= DOCUMENT =
━━━━━━━━━━━━━━━━━━━━

CULTURE Umberto Eco: “I Unmask the Plots of the Ones Who Generate Hatred”
You can be whoever you want to; you can count on an endless authority; you can receive the title for being the most appreciated and well-known Italian, living intellectual; you might have distributed millions and millions of copies of your works all around the world; you can be a legend; and you can even be that big to not have to emphasize your importance to others. But there is nothing you can do when it is the eve of your debut: it is always an open door to the unknown. It always brings that little bit of anxiety, curiosity and impatience, that everyone one faces in their own way. Will they like it? Will they understand it? Will it provoke passions, criticisms? Will it suffer some attacks? Under the sweet light of his beautiful house in Milan that borders the Sforza Castel, the interviewed, apparently relaxed, is waiting for the questions to come, while he is sinking in his candid armchair. Nevertheless, maybe he does not want to admit it out loud, not even professor Eco can avoid the rule of the eve; it is evident while he is giggling and he is chewing his cigarette holder without any cigarette in his mouth.

━━━━━━━━━━━━━━━━━━━━

Saved entries
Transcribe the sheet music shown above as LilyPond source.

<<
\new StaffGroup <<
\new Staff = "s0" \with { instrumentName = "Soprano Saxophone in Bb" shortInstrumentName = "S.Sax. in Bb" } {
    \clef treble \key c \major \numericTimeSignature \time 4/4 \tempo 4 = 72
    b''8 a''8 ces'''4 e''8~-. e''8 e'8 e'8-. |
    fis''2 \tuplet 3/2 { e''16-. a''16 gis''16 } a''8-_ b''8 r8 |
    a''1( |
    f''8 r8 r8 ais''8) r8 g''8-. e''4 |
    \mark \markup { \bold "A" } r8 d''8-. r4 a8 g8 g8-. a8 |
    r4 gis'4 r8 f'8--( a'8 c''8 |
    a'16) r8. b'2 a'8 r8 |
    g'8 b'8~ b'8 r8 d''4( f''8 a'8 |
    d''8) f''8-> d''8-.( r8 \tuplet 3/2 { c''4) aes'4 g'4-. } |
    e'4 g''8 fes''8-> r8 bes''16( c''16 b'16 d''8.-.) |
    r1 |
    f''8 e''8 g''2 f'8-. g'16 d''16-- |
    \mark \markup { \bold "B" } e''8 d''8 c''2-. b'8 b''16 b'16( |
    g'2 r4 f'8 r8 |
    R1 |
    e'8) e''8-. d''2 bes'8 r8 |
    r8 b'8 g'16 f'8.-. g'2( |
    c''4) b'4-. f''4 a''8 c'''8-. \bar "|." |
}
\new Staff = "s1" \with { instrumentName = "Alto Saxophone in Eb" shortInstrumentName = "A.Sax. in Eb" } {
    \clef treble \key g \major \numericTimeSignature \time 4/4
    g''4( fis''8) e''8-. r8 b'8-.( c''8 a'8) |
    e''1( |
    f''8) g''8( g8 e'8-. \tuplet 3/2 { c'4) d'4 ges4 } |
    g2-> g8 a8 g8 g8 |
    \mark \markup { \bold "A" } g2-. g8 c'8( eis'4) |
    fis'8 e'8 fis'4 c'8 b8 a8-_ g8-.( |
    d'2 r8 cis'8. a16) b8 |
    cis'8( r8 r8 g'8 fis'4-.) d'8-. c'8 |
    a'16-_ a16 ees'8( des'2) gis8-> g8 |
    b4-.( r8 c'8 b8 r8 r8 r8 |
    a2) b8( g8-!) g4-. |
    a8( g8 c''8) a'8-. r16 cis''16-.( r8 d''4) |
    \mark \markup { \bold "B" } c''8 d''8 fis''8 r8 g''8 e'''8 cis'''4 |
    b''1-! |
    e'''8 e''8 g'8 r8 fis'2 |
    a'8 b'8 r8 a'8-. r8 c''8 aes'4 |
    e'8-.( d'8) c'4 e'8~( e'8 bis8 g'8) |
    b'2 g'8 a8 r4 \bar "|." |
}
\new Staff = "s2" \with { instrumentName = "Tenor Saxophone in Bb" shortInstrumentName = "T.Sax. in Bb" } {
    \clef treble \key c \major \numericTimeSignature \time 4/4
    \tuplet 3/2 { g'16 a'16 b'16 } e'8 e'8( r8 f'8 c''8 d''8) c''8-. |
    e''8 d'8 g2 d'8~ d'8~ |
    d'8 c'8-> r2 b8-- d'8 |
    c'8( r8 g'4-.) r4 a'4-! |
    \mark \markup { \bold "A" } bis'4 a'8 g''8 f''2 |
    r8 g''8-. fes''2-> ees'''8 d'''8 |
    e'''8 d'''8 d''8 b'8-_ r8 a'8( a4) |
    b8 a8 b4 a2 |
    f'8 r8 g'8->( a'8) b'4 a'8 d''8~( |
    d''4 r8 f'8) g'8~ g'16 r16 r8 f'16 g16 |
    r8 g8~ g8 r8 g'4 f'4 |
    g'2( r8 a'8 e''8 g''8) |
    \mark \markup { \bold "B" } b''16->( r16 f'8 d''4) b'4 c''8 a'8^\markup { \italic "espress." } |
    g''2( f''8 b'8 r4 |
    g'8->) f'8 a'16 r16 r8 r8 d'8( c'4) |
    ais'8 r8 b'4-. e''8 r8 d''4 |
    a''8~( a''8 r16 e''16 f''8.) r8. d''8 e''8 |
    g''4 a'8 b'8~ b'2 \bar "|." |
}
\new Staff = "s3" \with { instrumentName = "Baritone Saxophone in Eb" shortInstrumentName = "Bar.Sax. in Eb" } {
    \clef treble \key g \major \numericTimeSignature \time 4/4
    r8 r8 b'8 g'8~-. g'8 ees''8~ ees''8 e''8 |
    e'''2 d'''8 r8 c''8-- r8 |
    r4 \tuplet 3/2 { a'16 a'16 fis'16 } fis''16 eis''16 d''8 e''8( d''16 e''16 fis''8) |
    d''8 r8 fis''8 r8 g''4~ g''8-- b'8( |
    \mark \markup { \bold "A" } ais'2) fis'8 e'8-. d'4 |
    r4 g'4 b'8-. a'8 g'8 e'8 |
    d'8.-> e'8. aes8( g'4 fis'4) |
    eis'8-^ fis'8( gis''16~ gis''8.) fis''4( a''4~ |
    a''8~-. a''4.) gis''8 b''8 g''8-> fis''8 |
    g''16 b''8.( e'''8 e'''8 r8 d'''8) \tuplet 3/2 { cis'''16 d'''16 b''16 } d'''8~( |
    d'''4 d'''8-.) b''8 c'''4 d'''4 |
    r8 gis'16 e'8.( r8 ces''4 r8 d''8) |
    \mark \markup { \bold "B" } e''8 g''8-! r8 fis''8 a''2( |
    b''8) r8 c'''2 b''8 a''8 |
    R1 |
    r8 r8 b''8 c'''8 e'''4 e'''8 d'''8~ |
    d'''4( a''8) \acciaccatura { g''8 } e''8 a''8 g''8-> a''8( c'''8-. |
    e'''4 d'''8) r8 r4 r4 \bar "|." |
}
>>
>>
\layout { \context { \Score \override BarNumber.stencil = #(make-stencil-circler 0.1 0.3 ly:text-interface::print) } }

━━━━━━━━━━━━━━━━━━━━

= WHAT THIS EXERCISE ASKS =
1. In the article on Umberto Eco, what is he chewing as he waits for the questions?
2. Pick up the article on Umberto Eco after its final sentence and keep writing it.
These records have no connection to the article on Umberto Eco.

= RESPONSES PER TASK =
1. He is chewing his cigarette holder, with no cigarette in it.

2.
Exactly thirty years have passed since the epiphany of The name of the rose. The semiologist, who was already well-known back then as a scholar of language, signs and communication, would have let the word know that he can even be a great novelist. He released fifteen millions of copies of his first work which was translated in almost every language and they even produced a movie which was based on his work. Not only was it the affirmation of a great novelist, but also the start of a literary genre unique in his type, based on rigour and on documental validity and, at the same time, built on fascination, adventures and feuilleton. Then other four novels come out, such as Foucault’s Pendulum, The island of the day before, Baudolino, The mysterious flame of Queen Loana. We reach the present, with these confusing and alarming times, with the Prague Cemetery, the book that a lot of readers will not help buying starting from the last Friday of October.
Professor Eco, here we are: what is going to happen in the next few days?
This is something that I don’t know. The only thing that I can say is that I have enjoyed writing The Prague Cemetery. It has been a long work, a rigorous research, because the subject matter is very delicate, and all I wanted to do was to report only real and documented facts, to talk about people that really existed and lives that were really lived.
Are all the characters real?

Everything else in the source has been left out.